Amusingly, the relevant help / settings text on AI Dungeon says “Creation of NFTs with AI Dungeon 2D is not currently allowed”. For what it’s worth…

Anyway! This is all pretty fun. I feel like the amazingness of GPT-style text generators has somewhat worn off, and their output has a common “convincingly-worded text without any actually understanding behind it” feeling to it, although it look quite awhile for that to happen, and it’s still fun to play with now and then. And I’m already starting to suspect that the (“GPT-style”?) visual art that I’ve been looking at already has that kind of feeling to it, as though even though they can be very different, they still somehow have the same sort of vibe.

(I don’t know if I’m claiming that I could tell an AI-generated sample (of text or art) from a human-generated one in an appropriate set of blind tests. That might be interesting!)

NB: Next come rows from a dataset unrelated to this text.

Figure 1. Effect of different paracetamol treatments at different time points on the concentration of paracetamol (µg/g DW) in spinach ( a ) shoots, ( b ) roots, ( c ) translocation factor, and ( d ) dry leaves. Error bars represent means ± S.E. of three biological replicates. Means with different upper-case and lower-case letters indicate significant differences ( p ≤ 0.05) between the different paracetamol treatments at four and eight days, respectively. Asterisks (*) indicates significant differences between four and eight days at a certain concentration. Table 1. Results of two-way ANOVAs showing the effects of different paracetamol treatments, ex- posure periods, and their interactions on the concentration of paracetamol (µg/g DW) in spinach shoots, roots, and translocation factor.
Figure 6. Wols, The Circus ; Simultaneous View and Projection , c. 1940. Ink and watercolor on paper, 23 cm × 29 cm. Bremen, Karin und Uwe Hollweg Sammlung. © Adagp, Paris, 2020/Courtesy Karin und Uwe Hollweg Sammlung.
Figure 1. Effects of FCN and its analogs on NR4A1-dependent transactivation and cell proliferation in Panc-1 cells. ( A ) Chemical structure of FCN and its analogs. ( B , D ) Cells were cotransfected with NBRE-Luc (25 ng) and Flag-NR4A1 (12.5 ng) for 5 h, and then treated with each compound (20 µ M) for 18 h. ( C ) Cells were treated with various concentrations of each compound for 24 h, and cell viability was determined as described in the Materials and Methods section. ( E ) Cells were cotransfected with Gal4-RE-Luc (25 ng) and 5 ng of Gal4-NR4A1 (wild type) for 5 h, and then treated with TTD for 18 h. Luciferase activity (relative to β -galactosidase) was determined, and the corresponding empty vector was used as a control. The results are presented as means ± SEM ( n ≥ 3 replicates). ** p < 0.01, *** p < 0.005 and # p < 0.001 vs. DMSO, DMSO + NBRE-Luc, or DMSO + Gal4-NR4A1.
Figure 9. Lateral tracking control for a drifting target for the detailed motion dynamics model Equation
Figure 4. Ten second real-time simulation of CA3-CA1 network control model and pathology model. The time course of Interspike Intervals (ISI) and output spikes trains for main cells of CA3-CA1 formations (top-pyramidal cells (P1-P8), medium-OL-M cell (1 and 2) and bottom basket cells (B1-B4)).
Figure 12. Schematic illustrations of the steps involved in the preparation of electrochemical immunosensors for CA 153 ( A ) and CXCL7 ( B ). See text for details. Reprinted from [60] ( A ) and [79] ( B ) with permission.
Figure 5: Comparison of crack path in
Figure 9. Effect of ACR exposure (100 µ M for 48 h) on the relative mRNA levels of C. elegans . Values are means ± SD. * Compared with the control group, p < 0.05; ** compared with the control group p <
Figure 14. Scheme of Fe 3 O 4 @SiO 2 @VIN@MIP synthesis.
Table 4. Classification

I haven’t to speak of looked into what these things are trained on, for instance. I think to first order it’s some big dataset of images that have had words / descriptions attached to them by humans. How big is it? Are they all based on the same one? Are people looking into other things to train on? Etc etc? I don’t know! Maybe I will find that stuff all out eventually.

Meanwhile, here’s the first image I made with Nightcafe: Frightened Business Men with Lamps (concept art, film noir). Enjoy!

Frightened business men with lamps

Update: And how could I forget, the very notable Twitterbot: ai_curio_bot? Endless AI-generated images based on phrases entered by Twitter users! With a very similar feel yet again; not sure what the backend is here either.

2021/06/16

Art That Breeds!

I imagine there have been various images of art that bleeds, in various metaphorical senses and otherwise, but this is art that breeds! Or art that one breeds. Or something.

In particular, it’s ArtBreeder.com! I think I might be a member there or something, or at any rate I have a profile page that you might be able to see. It has weird pictures on it!

I vaguely think that ArtBreeder was once a site that would just show you a few pictures, tweaked in various ways by an AI, and let you say which one(s) you liked more and which one(s) you liked less, and then over time it would show more of the ones that people liked more or something, which sounded cool.

It isn’t that now. It’s a thing that lets you… well… sort of upload and combine and mutate images in various ways, and “save” some of them, and “like” and “share” and stuff, and if you pay them certain amounts of money (which I think I might be doing) you can do extra stuff I think like maybe adding your own “genes” so that you can make any given image (in a certain category maybe?) look to a greater or lesser degree like a half-hitch or Elmo or something, and see what that does.

The interface is kind of unintuitive and baffling, and I’m not always sure what I’m doing, and (because both people and AI are involved) unexpected things happen a lot. But I’ve used it to generate a lot of bizarre pictures, which is very cool!

Here are some. I have no idea how “original” they are to me, as opposed to being simple (or complex) derivatives of things that other people have uploaded, or “genes” that they have created, or… Or even how that might be measured, if indeed it’s at all well-defined.

But enjoy!

Some things and maybe a window or something
A kind of artistic monochrome landscape, like
My current profile picture :) which contains inter alia 0.508 Persian Cat, 0.123 Standard Schnauzer, 0.159 Umbrella, and -0.33 Lemon.
An odd little house in someone’s yard or driveway?
Scary food? Looks like a photograph, but definitely synthetic.
Abstract gray tendrils
More abstract stuff! Art! Would you be suspicious if you saw this in a gallery?
I don’t know what it is, but I like it! I want one.
An ominous thing, probably in water. An SCP?
Bucolic Landscape. Hanging in your hotel room.
A face. Oh yeah, it can also do faces! Entirely fictional.
Something… organic or something? Also not a photograph.
More mechanisms; want

Okay, okay, this is too much fun. :) These and a whole bunch of others are all on my profile page, and I think that you can even click on any of them there and make your own… based on them. Or something. It’s confusing!

But that seems appropriate.

I should find out eventually more about how this works and what it’s doing. Maybe if I do that I’ll weblog about that. But for now it’s just cool!